▶ **Task goal**
Identify every line in the records below that contains the word "evenodd", and reproduce each one.
═════ Study material ═════
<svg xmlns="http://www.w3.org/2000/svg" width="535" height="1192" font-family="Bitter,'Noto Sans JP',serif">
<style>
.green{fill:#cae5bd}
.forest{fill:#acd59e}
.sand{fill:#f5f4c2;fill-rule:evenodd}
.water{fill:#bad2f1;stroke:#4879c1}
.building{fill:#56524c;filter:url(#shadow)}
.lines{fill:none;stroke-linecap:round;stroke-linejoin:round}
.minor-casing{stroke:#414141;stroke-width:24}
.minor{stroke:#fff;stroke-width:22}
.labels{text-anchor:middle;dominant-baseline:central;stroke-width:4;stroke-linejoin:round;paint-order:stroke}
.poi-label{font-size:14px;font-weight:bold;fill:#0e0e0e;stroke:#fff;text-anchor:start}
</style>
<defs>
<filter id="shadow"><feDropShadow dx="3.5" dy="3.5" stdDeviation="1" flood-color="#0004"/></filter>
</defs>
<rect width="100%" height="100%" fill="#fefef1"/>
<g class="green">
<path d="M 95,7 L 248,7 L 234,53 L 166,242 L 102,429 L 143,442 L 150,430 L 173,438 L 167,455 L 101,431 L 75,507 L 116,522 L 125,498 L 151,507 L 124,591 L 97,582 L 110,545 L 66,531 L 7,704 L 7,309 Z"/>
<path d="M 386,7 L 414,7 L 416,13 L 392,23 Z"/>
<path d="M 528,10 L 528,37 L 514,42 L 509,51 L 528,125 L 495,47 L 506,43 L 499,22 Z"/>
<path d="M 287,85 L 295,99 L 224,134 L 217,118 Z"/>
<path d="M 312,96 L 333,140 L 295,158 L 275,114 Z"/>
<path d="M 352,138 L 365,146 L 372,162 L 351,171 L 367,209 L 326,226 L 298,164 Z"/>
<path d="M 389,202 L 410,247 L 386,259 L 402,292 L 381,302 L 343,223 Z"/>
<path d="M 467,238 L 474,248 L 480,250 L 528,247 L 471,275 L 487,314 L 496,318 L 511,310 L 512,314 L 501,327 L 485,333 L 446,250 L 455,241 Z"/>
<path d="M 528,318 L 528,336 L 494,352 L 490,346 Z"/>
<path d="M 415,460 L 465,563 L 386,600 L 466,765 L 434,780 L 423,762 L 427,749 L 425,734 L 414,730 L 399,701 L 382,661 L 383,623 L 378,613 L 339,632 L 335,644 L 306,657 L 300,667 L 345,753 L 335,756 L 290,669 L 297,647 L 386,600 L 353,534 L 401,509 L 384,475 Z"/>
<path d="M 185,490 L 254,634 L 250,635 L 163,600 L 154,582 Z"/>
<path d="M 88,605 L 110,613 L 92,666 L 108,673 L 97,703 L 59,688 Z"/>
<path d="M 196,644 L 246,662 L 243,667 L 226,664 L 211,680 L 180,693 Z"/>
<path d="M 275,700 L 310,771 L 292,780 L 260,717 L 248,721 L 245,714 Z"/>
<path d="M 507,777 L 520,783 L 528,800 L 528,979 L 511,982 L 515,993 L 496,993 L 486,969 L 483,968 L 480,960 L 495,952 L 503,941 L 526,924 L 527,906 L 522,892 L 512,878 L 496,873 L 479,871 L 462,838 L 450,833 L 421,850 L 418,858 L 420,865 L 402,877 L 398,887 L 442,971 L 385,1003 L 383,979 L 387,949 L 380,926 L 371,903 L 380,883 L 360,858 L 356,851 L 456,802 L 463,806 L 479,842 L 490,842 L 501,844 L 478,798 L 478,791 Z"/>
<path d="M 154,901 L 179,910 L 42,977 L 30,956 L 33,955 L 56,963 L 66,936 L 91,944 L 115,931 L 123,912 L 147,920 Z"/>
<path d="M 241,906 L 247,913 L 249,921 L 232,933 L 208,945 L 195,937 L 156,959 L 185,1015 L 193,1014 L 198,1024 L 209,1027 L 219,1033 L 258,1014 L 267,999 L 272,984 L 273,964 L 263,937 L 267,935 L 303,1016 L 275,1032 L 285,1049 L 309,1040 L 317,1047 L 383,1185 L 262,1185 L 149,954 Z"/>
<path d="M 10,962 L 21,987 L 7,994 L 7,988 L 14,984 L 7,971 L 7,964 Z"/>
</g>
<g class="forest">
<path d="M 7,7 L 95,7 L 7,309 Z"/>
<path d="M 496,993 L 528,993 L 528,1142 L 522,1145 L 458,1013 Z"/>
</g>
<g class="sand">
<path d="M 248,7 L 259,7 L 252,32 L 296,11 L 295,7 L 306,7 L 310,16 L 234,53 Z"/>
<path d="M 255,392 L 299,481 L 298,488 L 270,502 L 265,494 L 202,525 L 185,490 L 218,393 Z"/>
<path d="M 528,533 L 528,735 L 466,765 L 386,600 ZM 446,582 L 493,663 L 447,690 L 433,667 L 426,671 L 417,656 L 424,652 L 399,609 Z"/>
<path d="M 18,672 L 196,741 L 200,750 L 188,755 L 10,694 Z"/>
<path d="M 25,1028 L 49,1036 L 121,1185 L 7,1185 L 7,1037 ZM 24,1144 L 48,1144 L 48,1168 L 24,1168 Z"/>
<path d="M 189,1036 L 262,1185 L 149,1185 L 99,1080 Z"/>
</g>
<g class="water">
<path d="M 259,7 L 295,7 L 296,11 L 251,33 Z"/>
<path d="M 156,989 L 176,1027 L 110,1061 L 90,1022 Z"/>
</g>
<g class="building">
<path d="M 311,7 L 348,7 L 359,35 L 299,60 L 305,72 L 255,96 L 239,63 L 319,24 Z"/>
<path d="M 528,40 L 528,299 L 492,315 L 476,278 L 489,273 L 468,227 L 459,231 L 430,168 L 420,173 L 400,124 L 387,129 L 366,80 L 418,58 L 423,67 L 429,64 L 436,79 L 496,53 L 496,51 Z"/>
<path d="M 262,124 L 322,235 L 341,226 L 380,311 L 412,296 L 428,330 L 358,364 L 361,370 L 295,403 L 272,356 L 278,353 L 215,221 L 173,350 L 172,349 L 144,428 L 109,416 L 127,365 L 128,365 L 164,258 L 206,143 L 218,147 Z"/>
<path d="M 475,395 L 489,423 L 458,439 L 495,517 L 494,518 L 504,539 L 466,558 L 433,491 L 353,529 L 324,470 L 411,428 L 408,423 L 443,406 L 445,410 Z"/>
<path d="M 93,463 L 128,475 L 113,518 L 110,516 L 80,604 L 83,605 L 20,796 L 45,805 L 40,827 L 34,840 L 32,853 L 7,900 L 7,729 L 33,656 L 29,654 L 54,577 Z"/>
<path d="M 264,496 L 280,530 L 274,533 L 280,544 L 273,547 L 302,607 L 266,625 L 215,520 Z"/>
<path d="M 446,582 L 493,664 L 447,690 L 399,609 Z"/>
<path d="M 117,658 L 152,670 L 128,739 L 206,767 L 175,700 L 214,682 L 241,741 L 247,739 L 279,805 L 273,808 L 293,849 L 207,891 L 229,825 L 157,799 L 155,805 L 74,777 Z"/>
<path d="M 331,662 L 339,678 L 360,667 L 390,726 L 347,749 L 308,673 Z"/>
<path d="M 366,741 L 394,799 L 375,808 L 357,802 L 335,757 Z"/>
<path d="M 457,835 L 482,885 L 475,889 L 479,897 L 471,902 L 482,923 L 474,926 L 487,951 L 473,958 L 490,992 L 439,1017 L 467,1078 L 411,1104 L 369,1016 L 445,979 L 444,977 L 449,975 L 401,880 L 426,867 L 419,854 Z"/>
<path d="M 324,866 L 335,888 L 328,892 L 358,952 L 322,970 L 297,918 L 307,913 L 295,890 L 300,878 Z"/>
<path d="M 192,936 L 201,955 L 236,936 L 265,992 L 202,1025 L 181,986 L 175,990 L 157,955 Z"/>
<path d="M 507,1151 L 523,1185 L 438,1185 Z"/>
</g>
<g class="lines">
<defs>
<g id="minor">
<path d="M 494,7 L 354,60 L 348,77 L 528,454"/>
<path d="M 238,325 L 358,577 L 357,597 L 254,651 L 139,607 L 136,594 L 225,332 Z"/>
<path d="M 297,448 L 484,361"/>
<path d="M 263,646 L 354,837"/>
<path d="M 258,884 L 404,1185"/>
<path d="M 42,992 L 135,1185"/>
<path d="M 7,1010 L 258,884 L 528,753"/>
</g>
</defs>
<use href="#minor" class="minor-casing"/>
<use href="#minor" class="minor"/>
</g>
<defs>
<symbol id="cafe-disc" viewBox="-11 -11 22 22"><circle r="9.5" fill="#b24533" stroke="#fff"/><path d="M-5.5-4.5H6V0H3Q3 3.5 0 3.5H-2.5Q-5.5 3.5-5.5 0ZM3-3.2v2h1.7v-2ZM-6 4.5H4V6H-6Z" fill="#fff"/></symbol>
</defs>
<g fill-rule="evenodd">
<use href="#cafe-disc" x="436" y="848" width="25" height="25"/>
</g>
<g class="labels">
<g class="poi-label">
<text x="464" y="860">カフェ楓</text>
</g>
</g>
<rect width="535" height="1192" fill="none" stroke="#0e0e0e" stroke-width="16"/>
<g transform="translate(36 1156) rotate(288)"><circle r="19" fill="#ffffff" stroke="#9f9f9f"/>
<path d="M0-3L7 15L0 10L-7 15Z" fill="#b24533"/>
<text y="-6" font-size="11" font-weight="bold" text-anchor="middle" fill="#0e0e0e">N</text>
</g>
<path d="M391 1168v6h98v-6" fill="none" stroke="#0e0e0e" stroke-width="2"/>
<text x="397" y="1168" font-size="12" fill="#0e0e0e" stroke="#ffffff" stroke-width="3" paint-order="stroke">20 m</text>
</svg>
═════
▶ **Result**
.sand{fill:#f5f4c2;fill-rule:evenodd}
<g fill-rule="evenodd">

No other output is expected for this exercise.